Work item:
The result should be the lines from the one holding "може да биде подготвен за ваков вид" to the final line of the records, retyped exactly.

Source information:
::::::
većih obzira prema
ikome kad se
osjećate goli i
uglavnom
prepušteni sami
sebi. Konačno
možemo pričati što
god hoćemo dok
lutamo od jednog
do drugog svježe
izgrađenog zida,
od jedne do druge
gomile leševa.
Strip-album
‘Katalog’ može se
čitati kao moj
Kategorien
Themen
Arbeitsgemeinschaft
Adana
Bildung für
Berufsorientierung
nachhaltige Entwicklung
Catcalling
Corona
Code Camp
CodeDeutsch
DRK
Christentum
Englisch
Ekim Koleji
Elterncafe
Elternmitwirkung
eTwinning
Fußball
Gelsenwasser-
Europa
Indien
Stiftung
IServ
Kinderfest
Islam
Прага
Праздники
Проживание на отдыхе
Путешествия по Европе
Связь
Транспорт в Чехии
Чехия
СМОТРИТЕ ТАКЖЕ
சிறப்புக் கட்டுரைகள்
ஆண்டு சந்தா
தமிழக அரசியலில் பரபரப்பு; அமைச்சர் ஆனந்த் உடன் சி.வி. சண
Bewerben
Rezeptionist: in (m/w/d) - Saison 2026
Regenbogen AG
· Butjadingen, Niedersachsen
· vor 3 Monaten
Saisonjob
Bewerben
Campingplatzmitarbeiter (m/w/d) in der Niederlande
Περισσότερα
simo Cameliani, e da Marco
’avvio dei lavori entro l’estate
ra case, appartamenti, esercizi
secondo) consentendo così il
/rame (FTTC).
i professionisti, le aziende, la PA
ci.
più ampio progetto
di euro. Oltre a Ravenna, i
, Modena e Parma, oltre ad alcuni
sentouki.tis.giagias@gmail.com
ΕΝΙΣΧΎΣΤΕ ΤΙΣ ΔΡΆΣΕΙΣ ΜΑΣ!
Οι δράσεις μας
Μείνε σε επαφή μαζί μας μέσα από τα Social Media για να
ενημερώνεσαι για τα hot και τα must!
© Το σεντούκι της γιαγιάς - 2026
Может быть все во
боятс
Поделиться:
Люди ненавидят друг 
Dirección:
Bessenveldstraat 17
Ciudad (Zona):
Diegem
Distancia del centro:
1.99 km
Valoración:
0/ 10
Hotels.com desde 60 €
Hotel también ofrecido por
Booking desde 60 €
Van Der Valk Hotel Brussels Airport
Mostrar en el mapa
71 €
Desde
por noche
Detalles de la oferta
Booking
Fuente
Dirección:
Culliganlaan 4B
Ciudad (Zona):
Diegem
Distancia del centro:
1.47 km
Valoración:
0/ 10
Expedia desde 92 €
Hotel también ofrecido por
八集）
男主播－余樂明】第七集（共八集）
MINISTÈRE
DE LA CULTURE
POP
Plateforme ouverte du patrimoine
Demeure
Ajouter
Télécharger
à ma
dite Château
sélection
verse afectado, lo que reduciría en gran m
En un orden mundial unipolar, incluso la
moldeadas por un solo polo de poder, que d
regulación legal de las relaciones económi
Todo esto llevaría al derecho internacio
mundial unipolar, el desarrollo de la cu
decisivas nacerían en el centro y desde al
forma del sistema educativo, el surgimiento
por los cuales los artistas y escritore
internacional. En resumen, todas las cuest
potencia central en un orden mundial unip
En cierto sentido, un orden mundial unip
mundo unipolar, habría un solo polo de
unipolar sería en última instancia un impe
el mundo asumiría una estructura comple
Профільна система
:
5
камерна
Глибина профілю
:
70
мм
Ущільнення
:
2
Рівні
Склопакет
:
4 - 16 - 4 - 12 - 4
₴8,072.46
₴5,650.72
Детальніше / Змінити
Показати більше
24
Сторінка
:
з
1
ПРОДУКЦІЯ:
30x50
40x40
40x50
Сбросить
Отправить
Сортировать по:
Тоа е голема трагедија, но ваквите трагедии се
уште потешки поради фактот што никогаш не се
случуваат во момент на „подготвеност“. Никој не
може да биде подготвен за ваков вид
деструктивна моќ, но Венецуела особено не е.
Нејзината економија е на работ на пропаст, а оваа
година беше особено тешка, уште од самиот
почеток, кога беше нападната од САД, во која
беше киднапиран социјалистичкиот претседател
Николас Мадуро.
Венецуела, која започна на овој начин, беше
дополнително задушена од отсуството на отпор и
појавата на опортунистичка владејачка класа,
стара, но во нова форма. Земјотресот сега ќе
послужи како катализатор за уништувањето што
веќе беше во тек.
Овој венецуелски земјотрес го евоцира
::::::
Result of the task:
може да биде подготвен за ваков вид
деструктивна моќ, но Венецуела особено не е.
Нејзината економија е на работ на пропаст, а оваа
година беше особено тешка, уште од самиот
почеток, кога беше нападната од САД, во која
беше киднапиран социјалистичкиот претседател
Николас Мадуро.
Венецуела, која започна на овој начин, беше
дополнително задушена од отсуството на отпор и
појавата на опортунистичка владејачка класа,
стара, но во нова форма. Земјотресот сега ќе
послужи како катализатор за уништувањето што
веќе беше во тек.
Овој венецуелски земјотрес го евоцира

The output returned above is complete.